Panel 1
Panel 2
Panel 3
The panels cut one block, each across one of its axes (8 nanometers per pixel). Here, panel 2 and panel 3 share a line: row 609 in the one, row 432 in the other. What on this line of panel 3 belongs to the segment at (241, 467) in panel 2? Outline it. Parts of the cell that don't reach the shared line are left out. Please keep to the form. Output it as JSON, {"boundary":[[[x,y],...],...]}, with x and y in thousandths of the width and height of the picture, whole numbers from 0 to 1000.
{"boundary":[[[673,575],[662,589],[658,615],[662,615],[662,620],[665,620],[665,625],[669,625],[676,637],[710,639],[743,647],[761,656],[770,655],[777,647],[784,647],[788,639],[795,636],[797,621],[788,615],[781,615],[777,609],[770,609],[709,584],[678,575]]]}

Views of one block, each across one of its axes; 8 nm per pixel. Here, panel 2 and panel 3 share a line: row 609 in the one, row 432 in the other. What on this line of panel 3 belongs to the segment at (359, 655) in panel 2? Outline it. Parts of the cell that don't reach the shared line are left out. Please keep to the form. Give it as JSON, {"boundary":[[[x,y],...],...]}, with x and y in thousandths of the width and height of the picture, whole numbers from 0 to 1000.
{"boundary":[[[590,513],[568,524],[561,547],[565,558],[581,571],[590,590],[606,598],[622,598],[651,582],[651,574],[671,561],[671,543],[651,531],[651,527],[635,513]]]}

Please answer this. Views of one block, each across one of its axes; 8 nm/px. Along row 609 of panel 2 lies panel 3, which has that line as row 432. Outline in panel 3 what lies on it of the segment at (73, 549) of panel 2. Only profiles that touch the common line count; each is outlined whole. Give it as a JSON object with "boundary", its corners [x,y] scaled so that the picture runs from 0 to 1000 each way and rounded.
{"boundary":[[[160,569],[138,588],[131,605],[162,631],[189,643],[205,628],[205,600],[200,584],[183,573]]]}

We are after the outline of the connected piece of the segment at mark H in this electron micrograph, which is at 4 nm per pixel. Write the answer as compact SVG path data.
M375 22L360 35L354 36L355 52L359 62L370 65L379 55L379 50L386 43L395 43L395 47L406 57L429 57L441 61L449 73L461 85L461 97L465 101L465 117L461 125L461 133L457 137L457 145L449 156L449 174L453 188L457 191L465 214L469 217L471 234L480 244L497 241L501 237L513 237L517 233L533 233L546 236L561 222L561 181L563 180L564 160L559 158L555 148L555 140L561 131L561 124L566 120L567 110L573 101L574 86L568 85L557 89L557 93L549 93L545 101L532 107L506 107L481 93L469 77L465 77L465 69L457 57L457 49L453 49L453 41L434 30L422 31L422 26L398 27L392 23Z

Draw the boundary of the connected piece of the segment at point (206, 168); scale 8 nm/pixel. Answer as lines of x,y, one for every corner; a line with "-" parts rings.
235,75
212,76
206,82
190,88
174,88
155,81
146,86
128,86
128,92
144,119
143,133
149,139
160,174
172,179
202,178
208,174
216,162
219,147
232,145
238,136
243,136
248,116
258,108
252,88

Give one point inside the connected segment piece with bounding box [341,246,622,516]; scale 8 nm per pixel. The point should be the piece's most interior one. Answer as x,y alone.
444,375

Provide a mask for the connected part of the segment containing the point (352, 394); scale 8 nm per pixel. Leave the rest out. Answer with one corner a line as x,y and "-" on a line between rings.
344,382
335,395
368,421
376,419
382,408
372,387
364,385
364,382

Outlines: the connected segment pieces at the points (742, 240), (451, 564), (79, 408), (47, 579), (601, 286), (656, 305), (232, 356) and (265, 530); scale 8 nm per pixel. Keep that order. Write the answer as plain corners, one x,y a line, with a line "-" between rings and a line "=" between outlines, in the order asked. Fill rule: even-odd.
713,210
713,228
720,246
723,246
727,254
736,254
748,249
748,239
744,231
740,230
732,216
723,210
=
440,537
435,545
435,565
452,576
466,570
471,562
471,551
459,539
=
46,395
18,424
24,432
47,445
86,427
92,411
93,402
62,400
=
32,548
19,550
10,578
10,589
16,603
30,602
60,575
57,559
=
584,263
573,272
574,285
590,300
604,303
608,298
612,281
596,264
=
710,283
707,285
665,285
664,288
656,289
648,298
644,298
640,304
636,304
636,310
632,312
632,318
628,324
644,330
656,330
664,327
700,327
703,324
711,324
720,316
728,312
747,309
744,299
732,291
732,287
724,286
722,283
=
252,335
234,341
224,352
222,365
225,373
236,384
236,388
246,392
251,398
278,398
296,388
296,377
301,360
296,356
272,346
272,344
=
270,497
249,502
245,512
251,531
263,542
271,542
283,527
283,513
---
--- ABOUT THIS TASK ---
Copy every record once more, exactly as given.

--- TASK SOLUTION ---
Panel 1
Panel 2
Panel 3
The panels cut one block, each across one of its axes (8 nanometers per pixel). Here, panel 2 and panel 3 share a line: row 609 in the one, row 432 in the other. What on this line of panel 3 belongs to the segment at (241, 467) in panel 2? Outline it. Parts of the cell that don't reach the shared line are left out. Please keep to the form. Output it as JSON, {"boundary":[[[x,y],...],...]}, with x and y in thousandths of the width and height of the picture, whole numbers from 0 to 1000.
{"boundary":[[[673,575],[662,589],[658,615],[662,615],[662,620],[665,620],[665,625],[669,625],[676,637],[710,639],[743,647],[761,656],[770,655],[777,647],[784,647],[788,639],[795,636],[797,621],[788,615],[781,615],[777,609],[770,609],[709,584],[678,575]]]}

Views of one block, each across one of its axes; 8 nm per pixel. Here, panel 2 and panel 3 share a line: row 609 in the one, row 432 in the other. What on this line of panel 3 belongs to the segment at (359, 655) in panel 2? Outline it. Parts of the cell that don't reach the shared line are left out. Please keep to the form. Give it as JSON, {"boundary":[[[x,y],...],...]}, with x and y in thousandths of the width and height of the picture, whole numbers from 0 to 1000.
{"boundary":[[[590,513],[568,524],[561,547],[565,558],[581,571],[590,590],[606,598],[622,598],[651,582],[651,574],[671,561],[671,543],[651,531],[651,527],[635,513]]]}

Please answer this. Views of one block, each across one of its axes; 8 nm/px. Along row 609 of panel 2 lies panel 3, which has that line as row 432. Outline in panel 3 what lies on it of the segment at (73, 549) of panel 2. Only profiles that touch the common line count; each is outlined whole. Give it as a JSON object with "boundary", its corners [x,y] scaled so that the picture runs from 0 to 1000 each way and rounded.
{"boundary":[[[160,569],[138,588],[131,605],[162,631],[189,643],[205,628],[205,600],[200,584],[183,573]]]}

We are after the outline of the connected piece of the segment at mark H in this electron micrograph, which is at 4 nm per pixel. Write the answer as compact SVG path data.
M375 22L360 35L354 36L355 52L359 62L370 65L379 55L379 50L386 43L395 43L395 47L406 57L429 57L441 61L449 73L461 85L461 97L465 101L465 117L461 125L461 133L457 137L457 145L449 156L449 174L453 188L457 191L465 214L469 217L471 234L480 244L497 241L501 237L513 237L517 233L533 233L546 236L561 222L561 181L563 180L564 160L559 158L555 148L555 140L561 131L561 124L566 120L567 110L573 101L574 86L568 85L557 89L557 93L549 93L545 101L532 107L506 107L481 93L469 77L465 77L465 69L457 57L457 49L453 49L453 41L434 30L422 31L422 26L398 27L392 23Z

Draw the boundary of the connected piece of the segment at point (206, 168); scale 8 nm/pixel. Answer as lines of x,y, one for every corner; a line with "-" parts rings.
235,75
212,76
206,82
190,88
174,88
155,81
146,86
128,86
128,92
144,119
143,133
149,139
160,174
172,179
202,178
208,174
216,162
219,147
232,145
238,136
243,136
248,116
258,108
252,88

Give one point inside the connected segment piece with bounding box [341,246,622,516]; scale 8 nm per pixel. The point should be the piece's most interior one. Answer as x,y alone.
444,375

Provide a mask for the connected part of the segment containing the point (352, 394); scale 8 nm per pixel. Leave the rest out. Answer with one corner a line as x,y and "-" on a line between rings.
344,382
335,395
368,421
376,419
382,408
372,387
364,385
364,382

Outlines: the connected segment pieces at the points (742, 240), (451, 564), (79, 408), (47, 579), (601, 286), (656, 305), (232, 356) and (265, 530); scale 8 nm per pixel. Keep that order. Write the answer as plain corners, one x,y a line, with a line "-" between rings and a line "=" between outlines, in the order asked. Fill rule: even-odd.
713,210
713,228
720,246
723,246
727,254
736,254
748,249
748,239
744,231
740,230
732,216
723,210
=
440,537
435,545
435,565
452,576
466,570
471,562
471,551
459,539
=
46,395
18,424
24,432
47,445
86,427
92,411
93,402
62,400
=
32,548
19,550
10,578
10,589
16,603
30,602
60,575
57,559
=
584,263
573,272
574,285
590,300
604,303
608,298
612,281
596,264
=
710,283
707,285
665,285
664,288
656,289
648,298
644,298
640,304
636,304
636,310
632,312
632,318
628,324
644,330
656,330
664,327
700,327
703,324
711,324
720,316
728,312
747,309
744,299
732,291
732,287
724,286
722,283
=
252,335
234,341
224,352
222,365
225,373
236,384
236,388
246,392
251,398
278,398
296,388
296,377
301,360
296,356
272,346
272,344
=
270,497
249,502
245,512
251,531
263,542
271,542
283,527
283,513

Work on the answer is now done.